◆ **Record set**
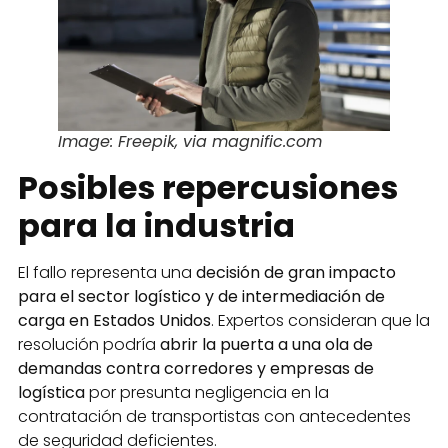
Image: Freepik, via magnific.com
Posibles repercusiones
para la industria
El fallo representa una
decisión de gran impacto
para el sector logístico y de intermediación de
carga en Estados Unidos
. Expertos consideran que la
resolución podría
abrir la puerta a una ola de
demandas contra corredores y empresas de
logística
por presunta negligencia en la
contratación de transportistas con antecedentes
de seguridad deficientes.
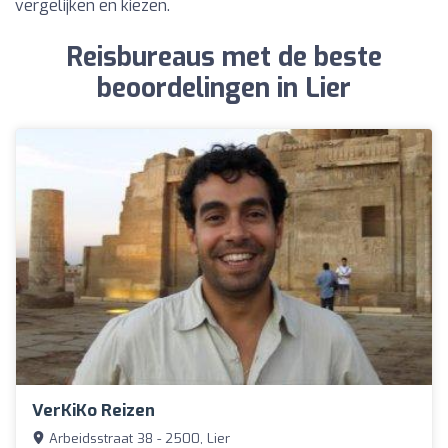
vergelijken en kiezen.
Reisbureaus met de beste
beoordelingen in Lier
VerKiKo Reizen
Arbeidsstraat 38 - 2500, Lier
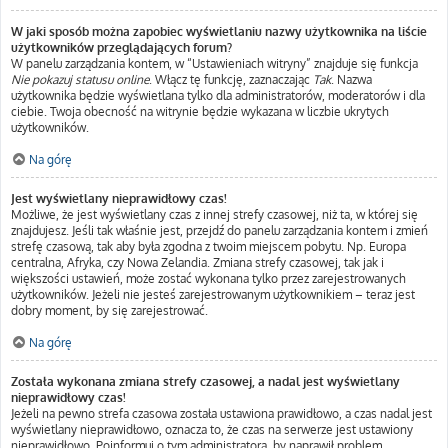
W jaki sposób można zapobiec wyświetlaniu nazwy użytkownika na liście
użytkowników przeglądających forum?
W panelu zarządzania kontem, w “Ustawieniach witryny” znajduje się funkcja
Nie pokazuj statusu online
. Włącz tę funkcję, zaznaczając
Tak
. Nazwa
użytkownika będzie wyświetlana tylko dla administratorów, moderatorów i dla
ciebie. Twoja obecność na witrynie będzie wykazana w liczbie ukrytych
użytkowników.
Na górę
Jest wyświetlany nieprawidłowy czas!
Możliwe, że jest wyświetlany czas z innej strefy czasowej, niż ta, w której się
znajdujesz. Jeśli tak właśnie jest, przejdź do panelu zarządzania kontem i zmień
strefę czasową, tak aby była zgodna z twoim miejscem pobytu. Np. Europa
centralna, Afryka, czy Nowa Zelandia. Zmiana strefy czasowej, tak jak i
większości ustawień, może zostać wykonana tylko przez zarejestrowanych
użytkowników. Jeżeli nie jesteś zarejestrowanym użytkownikiem – teraz jest
dobry moment, by się zarejestrować.
Na górę
Została wykonana zmiana strefy czasowej, a nadal jest wyświetlany
nieprawidłowy czas!
Jeżeli na pewno strefa czasowa została ustawiona prawidłowo, a czas nadal jest
wyświetlany nieprawidłowo, oznacza to, że czas na serwerze jest ustawiony
nieprawidłowo. Poinformuj o tym administratora, by naprawił problem.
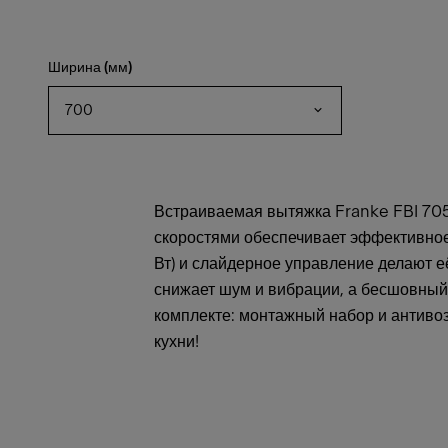
Ширина (мм)
700
Встраиваемая вытяжка Franke FBI 705
скоростями обеспечивает эффективное
Вт) и слайдерное управление делают 
снижает шум и вибрации, а бесшовный 
комплекте: монтажный набор и антиво
кухни!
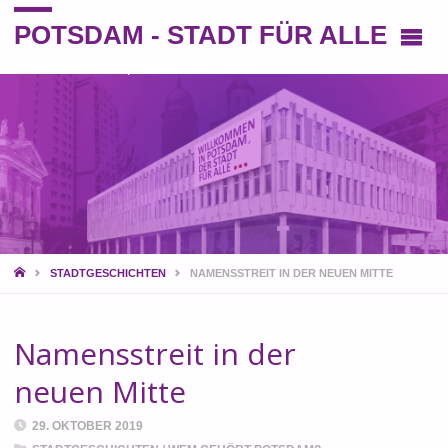
POTSDAM - STADT FÜR ALLE
Eine andere Perspektive auf die Stadt
START
STADTGESCHICHTEN
NAMENSSTREIT IN DER NEUEN MITTE
Namensstreit in der
neuen Mitte
29. OKTOBER 2019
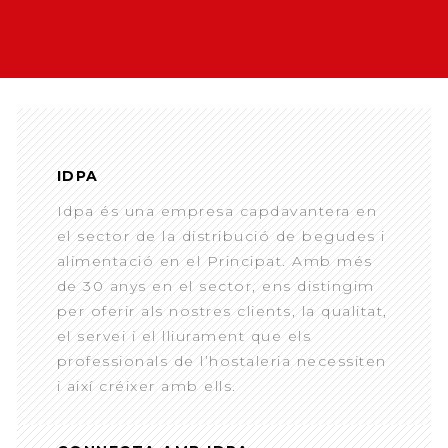
IDPA
Idpa és una empresa capdavantera en
el sector de la distribució de begudes i
alimentació en el Principat. Amb més
de 30 anys en el sector, ens distingim
per oferir als nostres clients, la qualitat,
el servei i el lliurament que els
professionals de l’hostaleria necessiten
i així créixer amb ells.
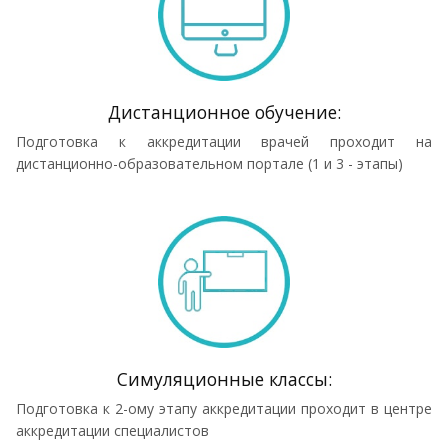
Дистанционное обучение:
Подготовка к аккредитации врачей проходит на
дистанционно-образовательном портале (1 и 3 - этапы)
Симуляционные классы:
Подготовка к 2-ому этапу аккредитации проходит в центре
аккредитации специалистов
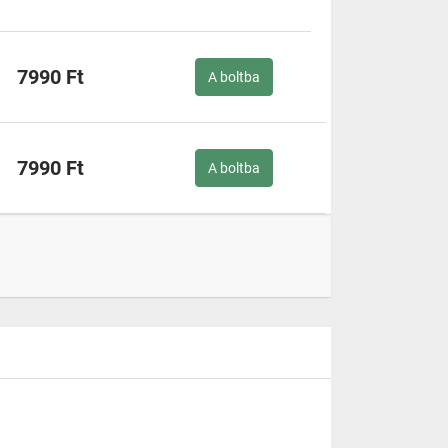
7990 Ft
A boltba
7990 Ft
A boltba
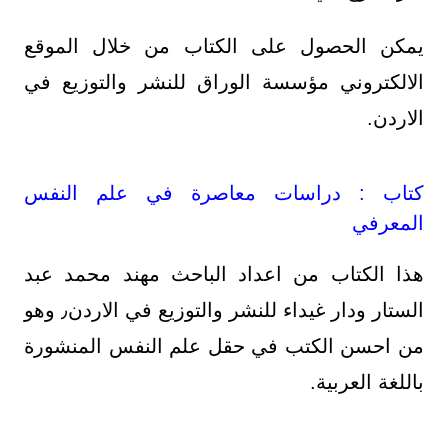
يمكن الحصول على الكتاب من خلال الموقع
الالكتروني مؤسسة الوراق للنشر والتوزيع في
الاردن.
كتاب : دراسات معاصرة في علم النفس
المعرفي
هذا الكتاب من اعداد الباحث مهند محمد عبد
الستار ودار غيداء للنشر والتوزيع في الاردن٫ وهو
من احسن الكتب في حقل علم النفس المنشورة
باللغة العربية.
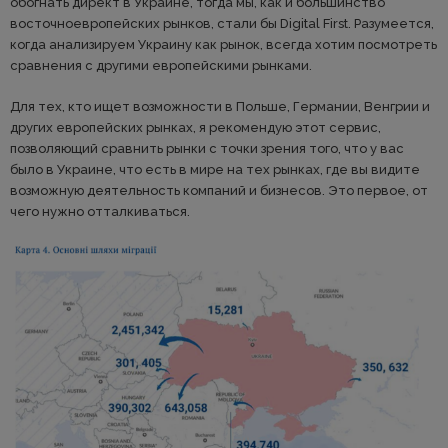
обогнать директ в Украине, тогда мы, как и большинство
восточноевропейских рынков, стали бы Digital First. Разумеется,
когда анализируем Украину как рынок, всегда хотим посмотреть
сравнения с другими европейскими рынками.
Для тех, кто ищет возможности в Польше, Германии, Венгрии и
других европейских рынках, я рекомендую этот сервис,
позволяющий сравнить рынки с точки зрения того, что у вас
было в Украине, что есть в мире на тех рынках, где вы видите
возможную деятельность компаний и бизнесов. Это первое, от
чего нужно отталкиваться.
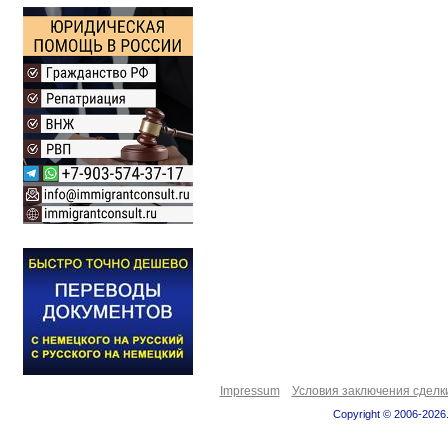
Impressum
Условия заключения сделк
Copyright © 2006-2026.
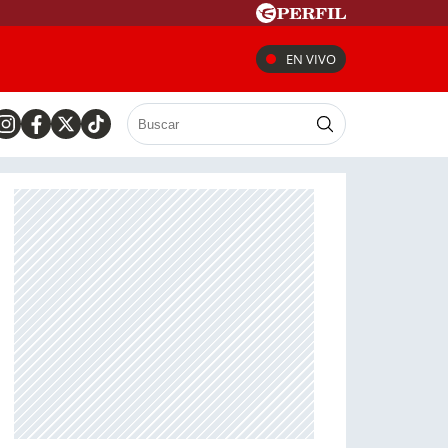
EN VIVO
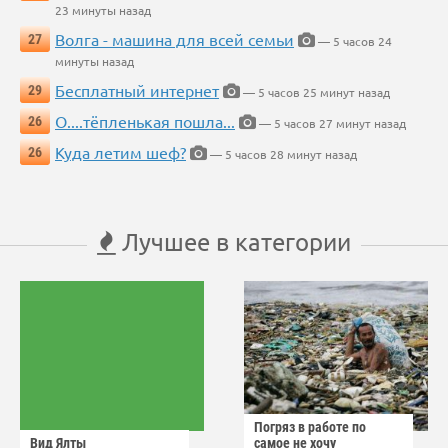
23 минуты назад
Волга - машина для всей семьи
27
— 5 часов 24
минуты назад
Бесплатный интернет
29
— 5 часов 25 минут назад
О....тёпленькая пошла...
26
— 5 часов 27 минут назад
Куда летим шеф?
26
— 5 часов 28 минут назад
Лучшее в категории
Погряз в работе по
Вид Ялты
самое не хочу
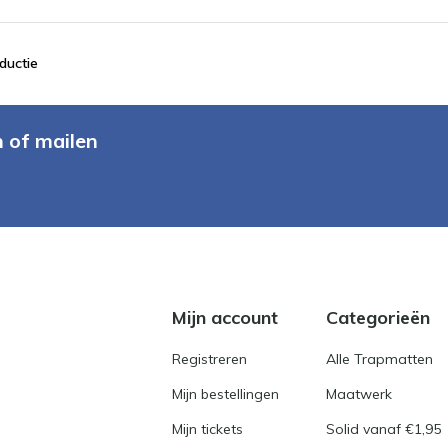
ductie
n of mailen
Mijn account
Categorieën
Registreren
Alle Trapmatten
Mijn bestellingen
Maatwerk
Mijn tickets
Solid vanaf €1,95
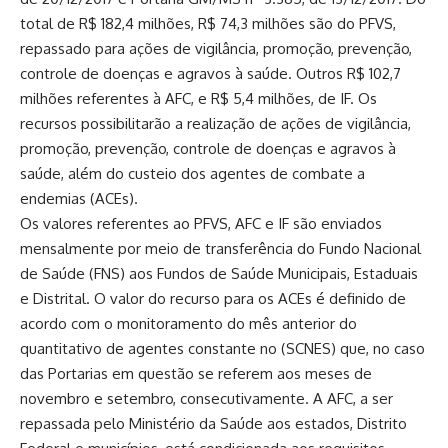
total de R$ 182,4 milhões, R$ 74,3 milhões são do PFVS,
repassado para ações de vigilância, promoção, prevenção,
controle de doenças e agravos à saúde. Outros R$ 102,7
milhões referentes à AFC, e R$ 5,4 milhões, de IF. Os
recursos possibilitarão a realização de ações de vigilância,
promoção, prevenção, controle de doenças e agravos à
saúde, além do custeio dos agentes de combate a
endemias (ACEs).
Os valores referentes ao PFVS, AFC e IF são enviados
mensalmente por meio de transferência do Fundo Nacional
de Saúde (FNS) aos Fundos de Saúde Municipais, Estaduais
e Distrital. O valor do recurso para os ACEs é definido de
acordo com o monitoramento do mês anterior do
quantitativo de agentes constante no (SCNES) que, no caso
das Portarias em questão se referem aos meses de
novembro e setembro, consecutivamente. A AFC, a ser
repassada pelo Ministério da Saúde aos estados, Distrito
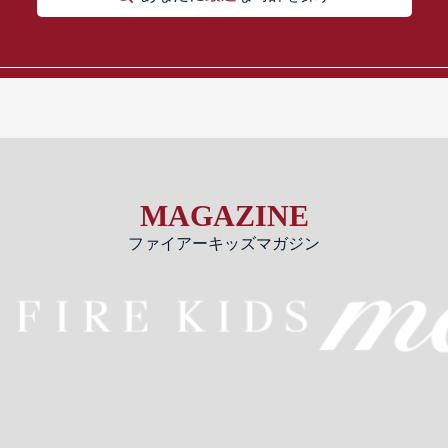
MAGAZINE
ファイアーキッズマガジン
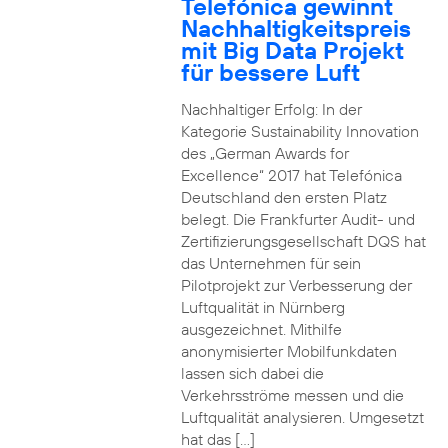
Telefónica gewinnt
Nachhaltigkeitspreis
mit Big Data Projekt
für bessere Luft
Nachhaltiger Erfolg: In der
Kategorie Sustainability Innovation
des „German Awards for
Excellence“ 2017 hat Telefónica
Deutschland den ersten Platz
belegt. Die Frankfurter Audit- und
Zertifizierungsgesellschaft DQS hat
das Unternehmen für sein
Pilotprojekt zur Verbesserung der
Luftqualität in Nürnberg
ausgezeichnet. Mithilfe
anonymisierter Mobilfunkdaten
lassen sich dabei die
Verkehrsströme messen und die
Luftqualität analysieren. Umgesetzt
hat das […]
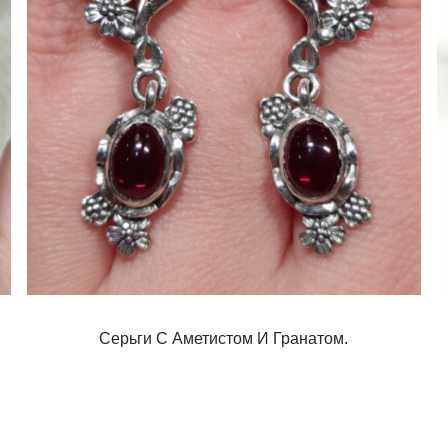
Серьги С Аметистом И Гранатом.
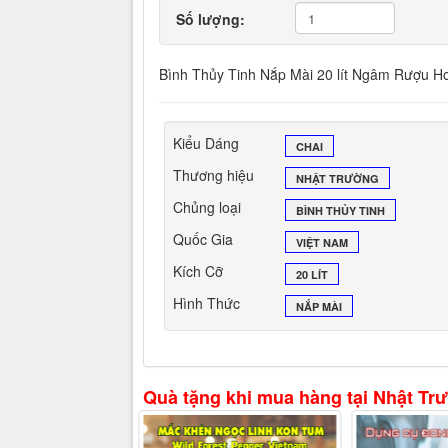
Số lượng:
Bình Thủy Tinh Nắp Mài 20 lít Ngâm Rượu 
Kiểu Dáng
CHAI
Thương hiệu
NHẬT TRƯỜNG
Chủng loại
BÌNH THỦY TINH
Quốc Gia
VIỆT NAM
Kích Cỡ
20 LÍT
Hình Thức
NẮP MÀI
Quà tặng khi mua hàng tại Nhật Tr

◆ **Assignment**
Would you transcribe the whole listing above exactly? The pictures should not be included.

◆ **Completed task**
Image: Freepik, via magnific.com
Posibles repercusiones
para la industria
El fallo representa una
decisión de gran impacto
para el sector logístico y de intermediación de
carga en Estados Unidos
. Expertos consideran que la
resolución podría
abrir la puerta a una ola de
demandas contra corredores y empresas de
logística
por presunta negligencia en la
contratación de transportistas con antecedentes
de seguridad deficientes.
vergelijken en kiezen.
Reisbureaus met de beste
beoordelingen in Lier
VerKiKo Reizen
Arbeidsstraat 38 - 2500, Lier
W jaki sposób można zapobiec wyświetlaniu nazwy użytkownika na liście
użytkowników przeglądających forum?
W panelu zarządzania kontem, w “Ustawieniach witryny” znajduje się funkcja
Nie pokazuj statusu online
. Włącz tę funkcję, zaznaczając
Tak
. Nazwa
użytkownika będzie wyświetlana tylko dla administratorów, moderatorów i dla
ciebie. Twoja obecność na witrynie będzie wykazana w liczbie ukrytych
użytkowników.
Na górę
Jest wyświetlany nieprawidłowy czas!
Możliwe, że jest wyświetlany czas z innej strefy czasowej, niż ta, w której się
znajdujesz. Jeśli tak właśnie jest, przejdź do panelu zarządzania kontem i zmień
strefę czasową, tak aby była zgodna z twoim miejscem pobytu. Np. Europa
centralna, Afryka, czy Nowa Zelandia. Zmiana strefy czasowej, tak jak i
większości ustawień, może zostać wykonana tylko przez zarejestrowanych
użytkowników. Jeżeli nie jesteś zarejestrowanym użytkownikiem – teraz jest
dobry moment, by się zarejestrować.
Na górę
Została wykonana zmiana strefy czasowej, a nadal jest wyświetlany
nieprawidłowy czas!
Jeżeli na pewno strefa czasowa została ustawiona prawidłowo, a czas nadal jest
wyświetlany nieprawidłowo, oznacza to, że czas na serwerze jest ustawiony
nieprawidłowo. Poinformuj o tym administratora, by naprawił problem.
Ширина (мм)
700
Встраиваемая вытяжка Franke FBI 705
скоростями обеспечивает эффективное
Вт) и слайдерное управление делают 
снижает шум и вибрации, а бесшовный 
комплекте: монтажный набор и антиво
кухни!
POTSDAM - STADT FÜR ALLE
Eine andere Perspektive auf die Stadt
START
STADTGESCHICHTEN
NAMENSSTREIT IN DER NEUEN MITTE
Namensstreit in der
neuen Mitte
29. OKTOBER 2019
IDPA
Idpa és una empresa capdavantera en
el sector de la distribució de begudes i
alimentació en el Principat. Amb més
de 30 anys en el sector, ens distingim
per oferir als nostres clients, la qualitat,
el servei i el lliurament que els
professionals de l’hostaleria necessiten
i així créixer amb ells.
Дистанционное обучение:
Подготовка к аккредитации врачей проходит на
дистанционно-образовательном портале (1 и 3 - этапы)
Симуляционные классы:
Подготовка к 2-ому этапу аккредитации проходит в центре
аккредитации специалистов
7990 Ft
A boltba
7990 Ft
A boltba
يمكن الحصول على الكتاب من خلال الموقع
الالكتروني مؤسسة الوراق للنشر والتوزيع في
الاردن.
كتاب : دراسات معاصرة في علم النفس
المعرفي
هذا الكتاب من اعداد الباحث مهند محمد عبد
الستار ودار غيداء للنشر والتوزيع في الاردن٫ وهو
من احسن الكتب في حقل علم النفس المنشورة
باللغة العربية.
обогнать директ в Украине, тогда мы, как и большинство
восточноевропейских рынков, стали бы Digital First. Разумеется,
когда анализируем Украину как рынок, всегда хотим посмотреть
сравнения с другими европейскими рынками.
Для тех, кто ищет возможности в Польше, Германии, Венгрии и
других европейских рынках, я рекомендую этот сервис,
позволяющий сравнить рынки с точки зрения того, что у вас
было в Украине, что есть в мире на тех рынках, где вы видите
возможную деятельность компаний и бизнесов. Это первое, от
чего нужно отталкиваться.
Impressum
Условия заключения сделк
Copyright © 2006-2026.
EN VIVO
23 минуты назад
Волга - машина для всей семьи
27
— 5 часов 24
минуты назад
Бесплатный интернет
29
— 5 часов 25 минут назад
О....тёпленькая пошла...
26
— 5 часов 27 минут назад
Куда летим шеф?
26
— 5 часов 28 минут назад
Лучшее в категории
Погряз в работе по
Вид Ялты
самое не хочу
ductie
n of mailen
Mijn account
Categorieën
Registreren
Alle Trapmatten
Mijn bestellingen
Maatwerk
Mijn tickets
Solid vanaf €1,95
total de R$ 182,4 milhões, R$ 74,3 milhões são do PFVS,
repassado para ações de vigilância, promoção, prevenção,
controle de doenças e agravos à saúde. Outros R$ 102,7
milhões referentes à AFC, e R$ 5,4 milhões, de IF. Os
recursos possibilitarão a realização de ações de vigilância,
promoção, prevenção, controle de doenças e agravos à
saúde, além do custeio dos agentes de combate a
endemias (ACEs).
Os valores referentes ao PFVS, AFC e IF são enviados
mensalmente por meio de transferência do Fundo Nacional
de Saúde (FNS) aos Fundos de Saúde Municipais, Estaduais
e Distrital. O valor do recurso para os ACEs é definido de
acordo com o monitoramento do mês anterior do
quantitativo de agentes constante no (SCNES) que, no caso
das Portarias em questão se referem aos meses de
novembro e setembro, consecutivamente. A AFC, a ser
repassada pelo Ministério da Saúde aos estados, Distrito
MAGAZINE
ファイアーキッズマガジン
Telefónica gewinnt
Nachhaltigkeitspreis
mit Big Data Projekt
für bessere Luft
Nachhaltiger Erfolg: In der
Kategorie Sustainability Innovation
des „German Awards for
Excellence“ 2017 hat Telefónica
Deutschland den ersten Platz
belegt. Die Frankfurter Audit- und
Zertifizierungsgesellschaft DQS hat
das Unternehmen für sein
Pilotprojekt zur Verbesserung der
Luftqualität in Nürnberg
ausgezeichnet. Mithilfe
anonymisierter Mobilfunkdaten
lassen sich dabei die
Verkehrsströme messen und die
Luftqualität analysieren. Umgesetzt
hat das […]
Серьги С Аметистом И Гранатом.
Số lượng:
Bình Thủy Tinh Nắp Mài 20 lít Ngâm Rượu 
Kiểu Dáng
CHAI
Thương hiệu
NHẬT TRƯỜNG
Chủng loại
BÌNH THỦY TINH
Quốc Gia
VIỆT NAM
Kích Cỡ
20 LÍT
Hình Thức
NẮP MÀI
Quà tặng khi mua hàng tại Nhật Tr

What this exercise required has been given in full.